La même source ajoute que trois personnes ont été mises à la disposition de la justice. Il s’agit de Boubacar Boré, le président de l’association Yèrèwolo Ton, un groupement des jeunes qui fait parler de lui depuis le coup d’Etat du 22 mars, de Yacouba Niaré, un professeur d’arabe et de Lassine Cissé, l’administrateur de la radio Kayira, une station de proximité accusée de véhiculer des messages de haine et des appels à violence à l’endroit d’anciens dignitaires et de responsables actuels du pays, dont Dioncounda Traoré, président de la Transition et ancien président de l’Assemblée nationale. Hier, il était difficile d’avoir plus d’informations sur l’identité des personnes interpellées. Du côté du ministère de la Justice où nous sommes allés, la prudence est de mise. « Dans cette affaire, le ministre de la Justice a donné des instructions fermes sur le respect strict des droits des personnes interpellées.

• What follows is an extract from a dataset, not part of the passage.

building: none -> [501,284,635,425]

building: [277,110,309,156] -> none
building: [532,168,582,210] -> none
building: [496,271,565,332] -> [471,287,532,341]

Si au bout de 48 heures, il n’y a pas de preuves contre X ou Y, il est purement et simplement relâché », a indiqué un responsable de ce département. Nous avons ensuite rencontré à son bureau, le procureur général de la Cour d’appel de Bamako, Souleymane Coulibaly, qui est en charge de cette affaire. Le PG a indiqué qu’à l’instant où il nous recevait, il n’avait reçu que le dossier de deux personnes : Boubacar Boré, le président de l’association Yèrèwolo Ton et le professeur d’arabe Yacouba Niaré. « Il se peut que le dossier du responsable de la radio Kayira soit en circuit », précisera Souleymane Coulibaly qui n’a pas voulu s’étendre en commentaires sur les arrestations en cours. Le procureur général a cependant indiqué que les investigations se poursuivent et que c’est après qu’interviendra le procès.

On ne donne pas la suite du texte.